As Japan’s Toshiba Corp. wrangles out key issues in last-minute negotiations over a 49.9 percent stake in its NAND flash business with its first choice group led by Bain Capital of the U.S. backed by South Korean chipmaker SK Hynix, state-sponsored Japanese investors are likely to walk away with the bigger 50.1 percent to ensure the lucrative memory chip business stays in Japan.
According to leaks of details in the closely-watched $18 billion quest for the world’s second largest flash memory business, Bain Capital will contribute 600 billion yen ($5.36 billion) for a 49.9 percent in Pangea, a special purpose vehicle created to acquire Toshiba’s flash memory business. SK Hynix will be providing some of the funds to Bain and reportedly is demanding the option of the bonds turning into stake in the equity fund as to ensure voting rights in the memory business in later time.

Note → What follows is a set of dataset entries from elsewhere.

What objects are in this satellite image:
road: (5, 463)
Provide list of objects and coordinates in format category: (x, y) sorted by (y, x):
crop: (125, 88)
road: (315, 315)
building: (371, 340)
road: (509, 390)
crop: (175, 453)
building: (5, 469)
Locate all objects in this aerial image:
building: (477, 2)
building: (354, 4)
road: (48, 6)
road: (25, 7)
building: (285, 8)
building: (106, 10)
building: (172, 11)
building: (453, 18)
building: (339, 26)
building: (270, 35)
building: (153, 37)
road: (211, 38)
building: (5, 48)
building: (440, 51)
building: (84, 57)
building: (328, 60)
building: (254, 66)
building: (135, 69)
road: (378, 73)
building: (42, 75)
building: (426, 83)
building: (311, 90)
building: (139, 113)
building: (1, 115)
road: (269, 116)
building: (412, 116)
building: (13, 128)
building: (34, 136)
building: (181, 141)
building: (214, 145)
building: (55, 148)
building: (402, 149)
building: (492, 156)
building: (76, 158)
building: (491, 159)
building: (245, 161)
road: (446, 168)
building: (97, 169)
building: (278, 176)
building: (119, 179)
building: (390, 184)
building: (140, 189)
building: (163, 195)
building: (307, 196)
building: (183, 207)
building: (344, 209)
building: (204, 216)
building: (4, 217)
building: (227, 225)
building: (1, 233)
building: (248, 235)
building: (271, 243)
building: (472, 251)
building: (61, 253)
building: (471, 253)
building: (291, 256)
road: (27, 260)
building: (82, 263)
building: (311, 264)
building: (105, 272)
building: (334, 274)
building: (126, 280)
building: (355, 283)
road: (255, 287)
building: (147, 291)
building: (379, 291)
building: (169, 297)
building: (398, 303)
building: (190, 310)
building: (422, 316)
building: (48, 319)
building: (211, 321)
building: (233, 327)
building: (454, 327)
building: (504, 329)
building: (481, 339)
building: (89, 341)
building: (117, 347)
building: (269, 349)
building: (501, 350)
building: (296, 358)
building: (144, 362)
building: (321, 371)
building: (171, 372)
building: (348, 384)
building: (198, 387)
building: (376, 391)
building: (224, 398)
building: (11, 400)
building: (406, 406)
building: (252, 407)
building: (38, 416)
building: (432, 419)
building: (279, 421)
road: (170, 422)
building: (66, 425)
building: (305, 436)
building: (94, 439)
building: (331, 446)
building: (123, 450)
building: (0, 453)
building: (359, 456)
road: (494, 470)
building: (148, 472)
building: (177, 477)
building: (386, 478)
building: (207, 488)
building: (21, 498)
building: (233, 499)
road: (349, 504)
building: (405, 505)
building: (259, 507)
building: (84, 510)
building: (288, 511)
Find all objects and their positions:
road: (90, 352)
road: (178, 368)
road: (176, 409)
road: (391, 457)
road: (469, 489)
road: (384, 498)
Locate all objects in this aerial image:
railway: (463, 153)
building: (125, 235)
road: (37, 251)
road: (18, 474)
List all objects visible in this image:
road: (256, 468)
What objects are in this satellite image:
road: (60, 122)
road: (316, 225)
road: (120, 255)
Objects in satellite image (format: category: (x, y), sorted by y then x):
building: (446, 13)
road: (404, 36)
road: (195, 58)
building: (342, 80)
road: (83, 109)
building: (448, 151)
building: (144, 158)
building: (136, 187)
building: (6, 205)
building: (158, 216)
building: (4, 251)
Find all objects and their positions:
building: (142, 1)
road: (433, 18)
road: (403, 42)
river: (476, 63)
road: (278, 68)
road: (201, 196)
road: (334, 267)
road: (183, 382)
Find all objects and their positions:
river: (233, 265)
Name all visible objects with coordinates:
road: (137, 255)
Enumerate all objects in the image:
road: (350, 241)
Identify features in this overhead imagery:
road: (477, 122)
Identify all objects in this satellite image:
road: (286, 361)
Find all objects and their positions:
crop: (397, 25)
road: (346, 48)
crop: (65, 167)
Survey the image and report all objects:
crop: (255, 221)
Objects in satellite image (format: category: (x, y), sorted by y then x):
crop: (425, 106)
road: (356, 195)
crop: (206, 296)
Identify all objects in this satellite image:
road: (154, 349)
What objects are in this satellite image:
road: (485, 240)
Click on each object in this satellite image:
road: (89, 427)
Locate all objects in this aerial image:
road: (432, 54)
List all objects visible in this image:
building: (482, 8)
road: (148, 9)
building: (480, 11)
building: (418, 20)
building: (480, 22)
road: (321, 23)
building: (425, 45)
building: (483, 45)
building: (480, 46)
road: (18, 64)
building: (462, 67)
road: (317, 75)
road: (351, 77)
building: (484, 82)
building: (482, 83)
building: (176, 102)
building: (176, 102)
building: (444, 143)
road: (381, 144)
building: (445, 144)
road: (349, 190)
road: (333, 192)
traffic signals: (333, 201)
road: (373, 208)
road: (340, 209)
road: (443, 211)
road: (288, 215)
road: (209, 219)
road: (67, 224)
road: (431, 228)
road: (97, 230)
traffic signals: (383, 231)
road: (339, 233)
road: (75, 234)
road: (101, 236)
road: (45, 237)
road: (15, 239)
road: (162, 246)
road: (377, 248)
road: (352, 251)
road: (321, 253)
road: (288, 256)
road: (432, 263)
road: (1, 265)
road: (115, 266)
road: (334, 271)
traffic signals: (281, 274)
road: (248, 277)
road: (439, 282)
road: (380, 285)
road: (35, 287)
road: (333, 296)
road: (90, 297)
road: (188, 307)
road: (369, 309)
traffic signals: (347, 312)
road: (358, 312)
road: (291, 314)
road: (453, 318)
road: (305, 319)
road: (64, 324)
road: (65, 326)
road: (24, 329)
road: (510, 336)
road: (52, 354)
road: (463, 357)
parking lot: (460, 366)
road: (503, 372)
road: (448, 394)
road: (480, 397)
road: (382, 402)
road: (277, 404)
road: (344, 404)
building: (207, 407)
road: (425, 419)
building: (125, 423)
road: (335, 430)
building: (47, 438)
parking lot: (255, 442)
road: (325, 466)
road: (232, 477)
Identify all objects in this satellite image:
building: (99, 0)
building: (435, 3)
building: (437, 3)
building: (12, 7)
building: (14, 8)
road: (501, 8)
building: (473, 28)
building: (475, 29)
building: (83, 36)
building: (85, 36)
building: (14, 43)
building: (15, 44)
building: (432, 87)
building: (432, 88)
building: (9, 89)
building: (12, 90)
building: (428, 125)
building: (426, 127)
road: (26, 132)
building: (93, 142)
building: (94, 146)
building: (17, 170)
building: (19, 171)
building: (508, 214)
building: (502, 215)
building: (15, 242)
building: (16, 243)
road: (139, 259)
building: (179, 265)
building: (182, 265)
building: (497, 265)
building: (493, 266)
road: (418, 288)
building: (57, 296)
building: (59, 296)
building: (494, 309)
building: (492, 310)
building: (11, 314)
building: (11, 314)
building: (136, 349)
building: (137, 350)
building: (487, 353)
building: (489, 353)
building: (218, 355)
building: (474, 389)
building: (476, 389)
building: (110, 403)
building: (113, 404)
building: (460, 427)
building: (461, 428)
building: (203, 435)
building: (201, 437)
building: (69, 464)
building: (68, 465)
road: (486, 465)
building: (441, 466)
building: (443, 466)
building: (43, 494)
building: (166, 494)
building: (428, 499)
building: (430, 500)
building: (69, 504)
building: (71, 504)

The other 50.1 percent stake will go to Japanese entities as Tokyo is determined not to lose its only competitive semiconductor business to other countries.
State-backed Innovation Network Corporation of Japan (INCJ) and Development Bank of Japan will have 33.4 percent of so-called “commanding rights” on the memory entity. Industry sources note that the Japanese government will have practical control on one-third of shares in the memory entity through INCJ. Optical instrument maker HOYA and other strategic investors will be pulled in to secure another 10 percent.
U.S. technology companies Apple Inc. and Dell Technologies Inc. will have no voting rights as they would join via purchase of preferred shares.